Presidential Communications Operations Office/Wikipedia

ミンダナオ島危機とイスラム国
―― 共通の敵で変化した米比関係

リチャード・ジャバッド・ヘイダリアン デ・ラ・サール大学准教授(政治学)

Crisis in Mindanao: Duterte Battle ISIS

Richard Javad Heydarian デ・ラ・サール大学准教授(政治学)で、フィリピン下院の政策アドバイザー。

2017年8月号掲載論文

貧困や失業に苦しみ、イスラム教徒が社会の周辺に追いやられているミンダナオ島では、イスラム主義者や共産主義者などの反政府勢力がフィリピン軍と衝突する流血の惨事が数十年にわたって繰り返されてきた。そこには、イスラム主義のイデオロギーやテロ集団を許容する社会的素地が存在した。しかも、中東で軍事的に追い込まれたイスラム国(ISIS)勢力はアジアへ軸足を移そうと試みている。イスラム教徒が多数派で、イスラム国勢力のシンパが多いマレーシアやインドネシアとミンダナオ島との国境線が監視の難しい海洋上にあることも事態を複雑にしている。一方、テロ勢力という共通の敵が現れたことでアメリカとの関係は雪解けの時を迎えている。マニラが共通の敵に対するワシントンの軍事支援を受け入れるにつれて、両国政府の立場の違いはゆっくりとだが、着実に埋められつつある。・・・

  • 内戦の危機?
  • なぜミンダナオなのか
  • 米比関係の修復へ

<内戦の危機?>

就任から1年を経たドゥテルテ大統領は、彼の故郷・ミンダナオ島の全面的な危機に直面している。5月下旬以降、政府軍の兵士たちは、イスラム過激派に占拠されたマラウィ市の解放作戦を試みている。

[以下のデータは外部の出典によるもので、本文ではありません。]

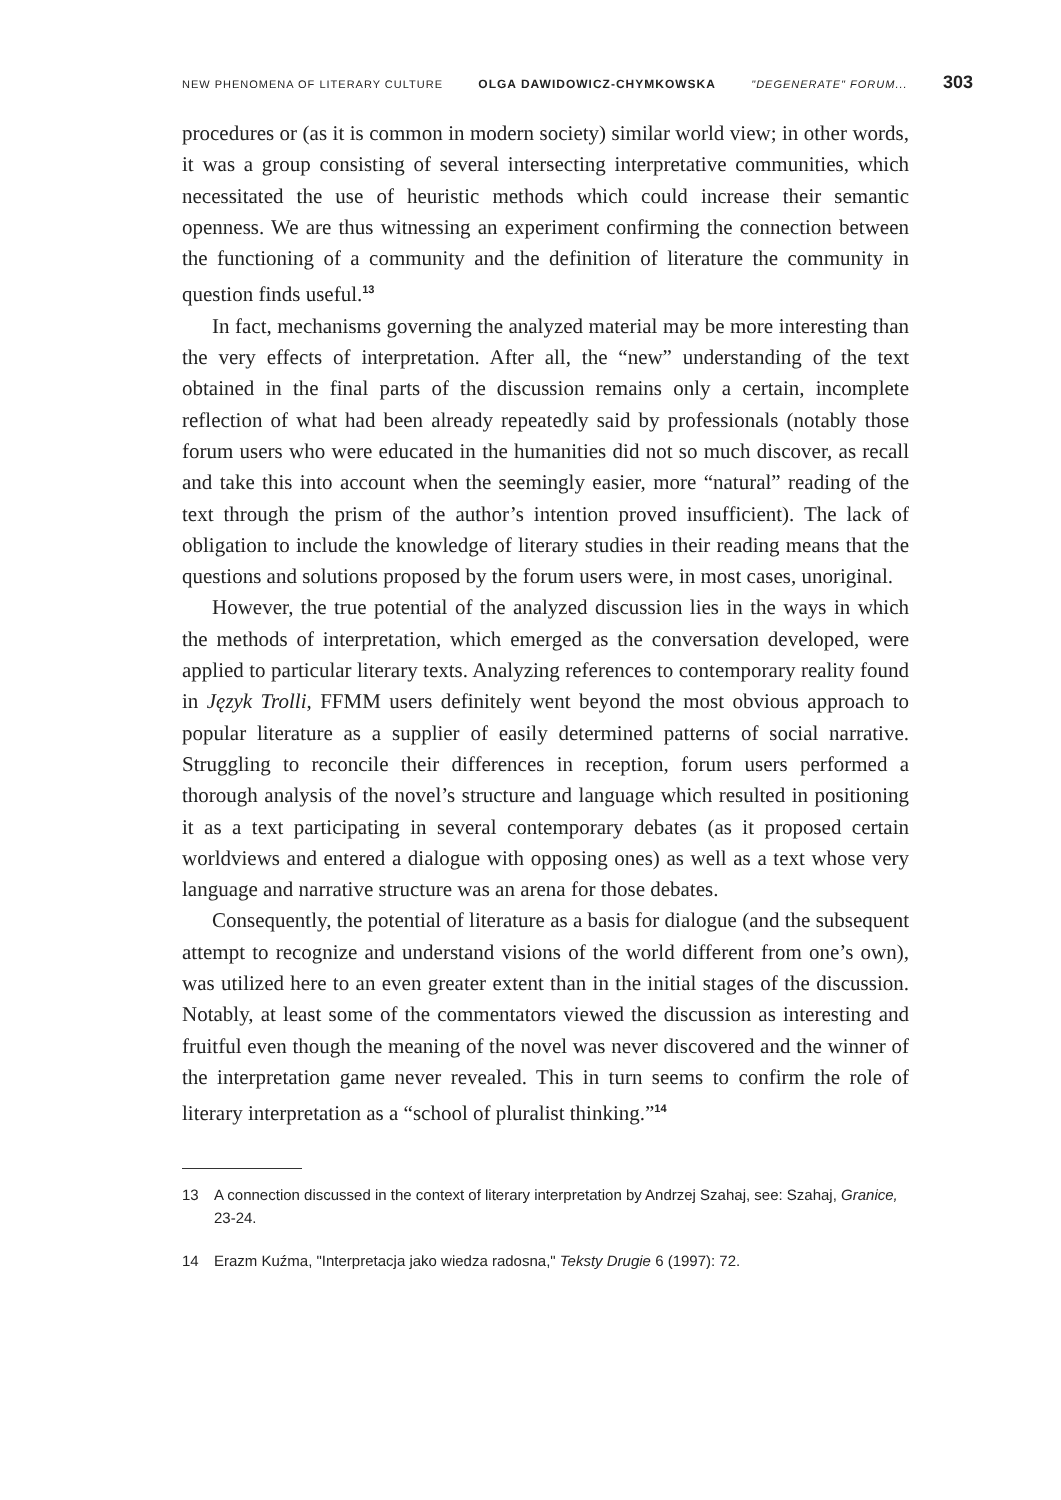NEW PHENOMENA OF LITERARY CULTURE OLGA DAWIDOWICZ-CHYMKOWSKA "DEGENERATE" FORUM... 303
procedures or (as it is common in modern society) similar world view; in other words, it was a group consisting of several intersecting interpretative communities, which necessitated the use of heuristic methods which could increase their semantic openness. We are thus witnessing an experiment confirming the connection between the functioning of a community and the definition of literature the community in question finds useful.<sup>13</sup>
In fact, mechanisms governing the analyzed material may be more interesting than the very effects of interpretation. After all, the “new” understanding of the text obtained in the final parts of the discussion remains only a certain, incomplete reflection of what had been already repeatedly said by professionals (notably those forum users who were educated in the humanities did not so much discover, as recall and take this into account when the seemingly easier, more “natural” reading of the text through the prism of the author’s intention proved insufficient). The lack of obligation to include the knowledge of literary studies in their reading means that the questions and solutions proposed by the forum users were, in most cases, unoriginal.
However, the true potential of the analyzed discussion lies in the ways in which the methods of interpretation, which emerged as the conversation developed, were applied to particular literary texts. Analyzing references to contemporary reality found in Język Trolli, FFMM users definitely went beyond the most obvious approach to popular literature as a supplier of easily determined patterns of social narrative. Struggling to reconcile their differences in reception, forum users performed a thorough analysis of the novel’s structure and language which resulted in positioning it as a text participating in several contemporary debates (as it proposed certain worldviews and entered a dialogue with opposing ones) as well as a text whose very language and narrative structure was an arena for those debates.
Consequently, the potential of literature as a basis for dialogue (and the subsequent attempt to recognize and understand visions of the world different from one’s own), was utilized here to an even greater extent than in the initial stages of the discussion. Notably, at least some of the commentators viewed the discussion as interesting and fruitful even though the meaning of the novel was never discovered and the winner of the interpretation game never revealed. This in turn seems to confirm the role of literary interpretation as a “school of pluralist thinking.”<sup>14</sup>
13 A connection discussed in the context of literary interpretation by Andrzej Szahaj, see: Szahaj, Granice, 23-24.
14 Erazm Kuźma, "Interpretacja jako wiedza radosna," Teksty Drugie 6 (1997): 72.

イスラム国(ISIS)系の戦闘員そしてフィリピンのジハード主義集団で(イスラム国に忠誠を誓う)マウテグループが、5月23日以降、国内で最大規模のイスラム教徒コミュニティがあるマラウィ市を占拠してきた。マウテグループの攻撃は、政府軍が(イスラム過激派アブサヤフの指導者である)イスニロン・ハピロンを拘束しようと、その隠れ家を攻撃したことへの報復だったと考えられている(ハピロンは、「自分は東南アジアにおけるイスラム国戦士の首長だ」と最近表明していた)。

過激派によるマラウィ市の包囲作戦は、フィリピンに「イスラム国勢力のプロビンス(ウィラヤート)」を形作ろうとする関連勢力による作戦の一環だった。最近では、イスラム国勢力とのつながりをもつ他の過激派組織、バンサモロ・イスラム自由戦士(BIFF)がミンダナオの他の地域で同時多発的な攻撃を実施し、今後、フィリピンではマラウィを超えてテロが大きな広がりをみせていくと考えられる。